## WORK TO BE COMPLETED
Read the data below line by line and copy each one with "마법사가" in it.

## GIVEN ENTRIES
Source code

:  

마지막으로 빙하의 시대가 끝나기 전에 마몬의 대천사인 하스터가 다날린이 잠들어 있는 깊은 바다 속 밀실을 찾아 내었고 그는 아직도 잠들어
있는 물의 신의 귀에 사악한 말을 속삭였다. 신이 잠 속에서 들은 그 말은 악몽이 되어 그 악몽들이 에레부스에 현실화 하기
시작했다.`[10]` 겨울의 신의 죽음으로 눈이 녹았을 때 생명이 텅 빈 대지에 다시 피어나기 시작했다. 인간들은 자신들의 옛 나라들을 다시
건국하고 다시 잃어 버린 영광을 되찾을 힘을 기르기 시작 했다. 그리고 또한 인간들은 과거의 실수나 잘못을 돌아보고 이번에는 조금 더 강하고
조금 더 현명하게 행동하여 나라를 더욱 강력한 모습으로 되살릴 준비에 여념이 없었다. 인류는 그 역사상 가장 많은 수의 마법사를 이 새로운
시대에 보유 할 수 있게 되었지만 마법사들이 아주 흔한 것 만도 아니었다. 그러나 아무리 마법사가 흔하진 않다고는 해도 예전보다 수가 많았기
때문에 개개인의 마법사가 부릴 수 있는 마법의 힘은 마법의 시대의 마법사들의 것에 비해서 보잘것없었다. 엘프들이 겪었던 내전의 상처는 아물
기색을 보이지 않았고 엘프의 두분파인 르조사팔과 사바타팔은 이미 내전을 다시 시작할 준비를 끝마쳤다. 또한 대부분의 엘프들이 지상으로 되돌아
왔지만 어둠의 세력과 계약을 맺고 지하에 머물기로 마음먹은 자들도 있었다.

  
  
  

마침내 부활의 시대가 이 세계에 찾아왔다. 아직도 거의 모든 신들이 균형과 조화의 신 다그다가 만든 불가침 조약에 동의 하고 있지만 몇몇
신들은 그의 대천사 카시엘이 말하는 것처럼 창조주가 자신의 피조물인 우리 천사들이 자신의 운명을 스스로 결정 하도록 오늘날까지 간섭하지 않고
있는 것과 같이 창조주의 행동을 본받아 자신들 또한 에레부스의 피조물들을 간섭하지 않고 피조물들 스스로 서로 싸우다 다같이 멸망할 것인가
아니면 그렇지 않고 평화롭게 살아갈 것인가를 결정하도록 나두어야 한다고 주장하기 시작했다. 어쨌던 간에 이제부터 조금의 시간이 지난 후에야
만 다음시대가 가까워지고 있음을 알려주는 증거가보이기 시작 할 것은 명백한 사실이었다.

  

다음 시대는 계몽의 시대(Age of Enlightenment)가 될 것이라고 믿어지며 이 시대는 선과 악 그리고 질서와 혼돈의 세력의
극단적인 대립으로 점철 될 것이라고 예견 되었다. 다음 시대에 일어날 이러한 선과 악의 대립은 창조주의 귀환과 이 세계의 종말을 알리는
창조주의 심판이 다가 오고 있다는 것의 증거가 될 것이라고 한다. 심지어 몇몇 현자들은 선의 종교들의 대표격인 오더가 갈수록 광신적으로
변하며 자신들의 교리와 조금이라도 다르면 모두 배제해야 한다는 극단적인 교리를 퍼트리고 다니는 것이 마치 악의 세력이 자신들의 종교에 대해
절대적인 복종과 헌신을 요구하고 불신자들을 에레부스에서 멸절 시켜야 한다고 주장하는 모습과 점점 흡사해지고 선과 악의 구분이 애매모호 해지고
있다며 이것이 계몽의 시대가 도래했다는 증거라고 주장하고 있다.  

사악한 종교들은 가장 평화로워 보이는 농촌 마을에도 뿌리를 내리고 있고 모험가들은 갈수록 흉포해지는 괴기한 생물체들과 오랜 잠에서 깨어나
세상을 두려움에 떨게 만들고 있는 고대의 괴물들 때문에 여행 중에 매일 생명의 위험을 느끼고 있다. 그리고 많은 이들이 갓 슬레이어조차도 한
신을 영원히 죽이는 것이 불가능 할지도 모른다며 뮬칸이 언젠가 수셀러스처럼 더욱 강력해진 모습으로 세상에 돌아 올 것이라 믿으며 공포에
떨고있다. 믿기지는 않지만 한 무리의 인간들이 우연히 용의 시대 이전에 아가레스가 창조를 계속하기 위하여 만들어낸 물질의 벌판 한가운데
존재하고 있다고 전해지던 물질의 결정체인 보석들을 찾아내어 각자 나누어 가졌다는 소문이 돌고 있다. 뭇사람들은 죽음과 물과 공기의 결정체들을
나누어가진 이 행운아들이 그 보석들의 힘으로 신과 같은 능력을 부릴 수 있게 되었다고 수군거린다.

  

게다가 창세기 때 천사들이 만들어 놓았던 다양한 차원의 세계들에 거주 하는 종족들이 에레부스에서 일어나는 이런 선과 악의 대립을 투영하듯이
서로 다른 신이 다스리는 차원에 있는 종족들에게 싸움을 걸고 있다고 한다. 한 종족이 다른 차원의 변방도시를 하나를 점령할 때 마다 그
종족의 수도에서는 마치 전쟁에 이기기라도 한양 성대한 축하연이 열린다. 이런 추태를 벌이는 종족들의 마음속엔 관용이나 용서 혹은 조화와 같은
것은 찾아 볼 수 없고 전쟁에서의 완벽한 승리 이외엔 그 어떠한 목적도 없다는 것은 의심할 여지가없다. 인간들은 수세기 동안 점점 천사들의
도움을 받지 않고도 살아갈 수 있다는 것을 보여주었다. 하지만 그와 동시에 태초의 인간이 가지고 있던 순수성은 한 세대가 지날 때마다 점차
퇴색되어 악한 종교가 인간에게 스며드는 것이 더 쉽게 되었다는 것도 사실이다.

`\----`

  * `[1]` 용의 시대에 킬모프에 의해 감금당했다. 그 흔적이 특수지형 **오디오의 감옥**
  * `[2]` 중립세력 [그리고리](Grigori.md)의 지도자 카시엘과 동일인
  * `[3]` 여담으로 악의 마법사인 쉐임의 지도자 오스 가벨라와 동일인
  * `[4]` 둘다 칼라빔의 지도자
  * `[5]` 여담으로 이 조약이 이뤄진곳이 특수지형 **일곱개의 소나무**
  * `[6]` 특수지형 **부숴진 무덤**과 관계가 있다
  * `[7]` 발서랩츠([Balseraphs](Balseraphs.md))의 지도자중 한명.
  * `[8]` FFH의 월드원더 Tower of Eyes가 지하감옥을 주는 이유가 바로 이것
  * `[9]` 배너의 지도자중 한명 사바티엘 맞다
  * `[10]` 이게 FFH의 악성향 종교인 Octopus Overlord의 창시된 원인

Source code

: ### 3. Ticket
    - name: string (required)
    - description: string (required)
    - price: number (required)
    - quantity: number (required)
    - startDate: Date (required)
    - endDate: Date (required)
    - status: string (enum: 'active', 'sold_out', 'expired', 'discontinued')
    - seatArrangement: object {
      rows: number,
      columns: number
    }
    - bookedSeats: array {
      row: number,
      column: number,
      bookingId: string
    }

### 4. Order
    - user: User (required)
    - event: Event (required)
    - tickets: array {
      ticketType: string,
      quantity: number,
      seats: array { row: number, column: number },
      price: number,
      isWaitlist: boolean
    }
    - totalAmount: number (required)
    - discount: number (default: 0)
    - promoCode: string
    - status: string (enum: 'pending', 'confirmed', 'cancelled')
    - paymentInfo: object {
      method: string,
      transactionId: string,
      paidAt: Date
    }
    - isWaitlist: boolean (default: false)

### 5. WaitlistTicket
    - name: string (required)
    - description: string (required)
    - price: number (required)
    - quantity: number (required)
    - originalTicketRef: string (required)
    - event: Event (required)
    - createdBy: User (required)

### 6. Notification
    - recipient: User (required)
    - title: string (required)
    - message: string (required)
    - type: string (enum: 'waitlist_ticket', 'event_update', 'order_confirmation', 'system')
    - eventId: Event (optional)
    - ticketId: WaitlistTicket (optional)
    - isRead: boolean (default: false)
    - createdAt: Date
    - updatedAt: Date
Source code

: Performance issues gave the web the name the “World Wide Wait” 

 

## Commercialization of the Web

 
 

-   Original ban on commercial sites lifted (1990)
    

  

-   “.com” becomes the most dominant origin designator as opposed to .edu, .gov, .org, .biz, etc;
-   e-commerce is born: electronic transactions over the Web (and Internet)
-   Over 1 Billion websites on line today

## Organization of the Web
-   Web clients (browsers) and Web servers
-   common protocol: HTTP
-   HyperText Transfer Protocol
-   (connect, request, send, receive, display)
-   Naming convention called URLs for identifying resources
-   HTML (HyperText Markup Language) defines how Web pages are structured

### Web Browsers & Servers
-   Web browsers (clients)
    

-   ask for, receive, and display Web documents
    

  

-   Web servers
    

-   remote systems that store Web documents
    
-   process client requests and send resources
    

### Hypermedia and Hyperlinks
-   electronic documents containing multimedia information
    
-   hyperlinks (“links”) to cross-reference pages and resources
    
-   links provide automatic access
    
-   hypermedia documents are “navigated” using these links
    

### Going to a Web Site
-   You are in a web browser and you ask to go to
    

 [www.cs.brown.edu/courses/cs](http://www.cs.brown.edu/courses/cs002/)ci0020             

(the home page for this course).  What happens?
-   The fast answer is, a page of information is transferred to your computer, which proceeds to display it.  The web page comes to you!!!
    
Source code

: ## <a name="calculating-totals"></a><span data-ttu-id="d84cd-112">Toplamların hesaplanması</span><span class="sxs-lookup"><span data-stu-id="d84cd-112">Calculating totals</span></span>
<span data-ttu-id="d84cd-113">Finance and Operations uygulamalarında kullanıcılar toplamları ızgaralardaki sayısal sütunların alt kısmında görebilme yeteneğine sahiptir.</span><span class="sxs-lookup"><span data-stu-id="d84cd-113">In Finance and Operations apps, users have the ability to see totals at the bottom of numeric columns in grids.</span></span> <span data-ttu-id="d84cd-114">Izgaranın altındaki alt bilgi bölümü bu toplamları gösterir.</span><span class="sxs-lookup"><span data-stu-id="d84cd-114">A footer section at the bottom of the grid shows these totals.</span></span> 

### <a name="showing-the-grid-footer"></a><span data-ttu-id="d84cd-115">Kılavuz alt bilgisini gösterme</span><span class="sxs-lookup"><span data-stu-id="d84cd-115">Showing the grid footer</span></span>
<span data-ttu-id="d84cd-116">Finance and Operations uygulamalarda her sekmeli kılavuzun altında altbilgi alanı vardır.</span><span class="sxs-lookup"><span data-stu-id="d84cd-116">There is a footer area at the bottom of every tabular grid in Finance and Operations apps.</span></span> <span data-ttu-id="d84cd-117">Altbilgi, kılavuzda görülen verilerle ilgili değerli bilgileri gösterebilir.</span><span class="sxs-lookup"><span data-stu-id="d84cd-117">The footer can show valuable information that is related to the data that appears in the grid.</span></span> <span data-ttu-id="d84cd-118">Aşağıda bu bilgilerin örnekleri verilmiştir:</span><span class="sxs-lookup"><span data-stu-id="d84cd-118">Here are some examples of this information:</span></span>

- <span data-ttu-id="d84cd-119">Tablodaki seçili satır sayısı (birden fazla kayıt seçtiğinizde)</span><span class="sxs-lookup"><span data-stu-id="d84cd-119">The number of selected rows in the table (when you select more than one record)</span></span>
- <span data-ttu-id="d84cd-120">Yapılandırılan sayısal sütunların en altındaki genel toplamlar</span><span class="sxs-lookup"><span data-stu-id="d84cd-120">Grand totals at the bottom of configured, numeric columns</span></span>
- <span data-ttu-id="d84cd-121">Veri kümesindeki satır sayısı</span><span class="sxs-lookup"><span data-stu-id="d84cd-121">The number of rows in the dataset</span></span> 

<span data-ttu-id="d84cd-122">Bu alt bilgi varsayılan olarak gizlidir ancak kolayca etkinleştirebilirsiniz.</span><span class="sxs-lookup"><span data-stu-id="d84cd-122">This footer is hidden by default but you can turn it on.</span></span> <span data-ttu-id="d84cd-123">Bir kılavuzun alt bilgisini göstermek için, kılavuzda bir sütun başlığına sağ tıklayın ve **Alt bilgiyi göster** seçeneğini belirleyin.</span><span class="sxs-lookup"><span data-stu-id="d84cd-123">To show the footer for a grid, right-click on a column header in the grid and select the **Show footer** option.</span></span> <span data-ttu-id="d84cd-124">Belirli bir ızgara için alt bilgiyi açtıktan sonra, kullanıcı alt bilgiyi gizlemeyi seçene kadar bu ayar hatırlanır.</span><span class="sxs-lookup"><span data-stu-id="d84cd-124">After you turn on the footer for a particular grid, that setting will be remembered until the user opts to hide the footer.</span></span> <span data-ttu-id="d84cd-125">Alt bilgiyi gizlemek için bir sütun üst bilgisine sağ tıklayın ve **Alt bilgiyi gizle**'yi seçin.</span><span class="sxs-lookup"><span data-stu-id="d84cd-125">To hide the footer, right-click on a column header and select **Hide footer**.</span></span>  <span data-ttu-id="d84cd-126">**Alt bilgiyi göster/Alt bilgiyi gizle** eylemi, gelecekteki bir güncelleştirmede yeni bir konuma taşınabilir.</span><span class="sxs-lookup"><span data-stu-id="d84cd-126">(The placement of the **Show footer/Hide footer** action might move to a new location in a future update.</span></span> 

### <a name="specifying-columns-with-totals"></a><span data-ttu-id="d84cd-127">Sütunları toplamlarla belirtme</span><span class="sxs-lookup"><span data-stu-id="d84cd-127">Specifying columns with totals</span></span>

## RESULT OF THE EXERCISE
시대에 보유 할 수 있게 되었지만 마법사들이 아주 흔한 것 만도 아니었다. 그러나 아무리 마법사가 흔하진 않다고는 해도 예전보다 수가 많았기
때문에 개개인의 마법사가 부릴 수 있는 마법의 힘은 마법의 시대의 마법사들의 것에 비해서 보잘것없었다. 엘프들이 겪었던 내전의 상처는 아물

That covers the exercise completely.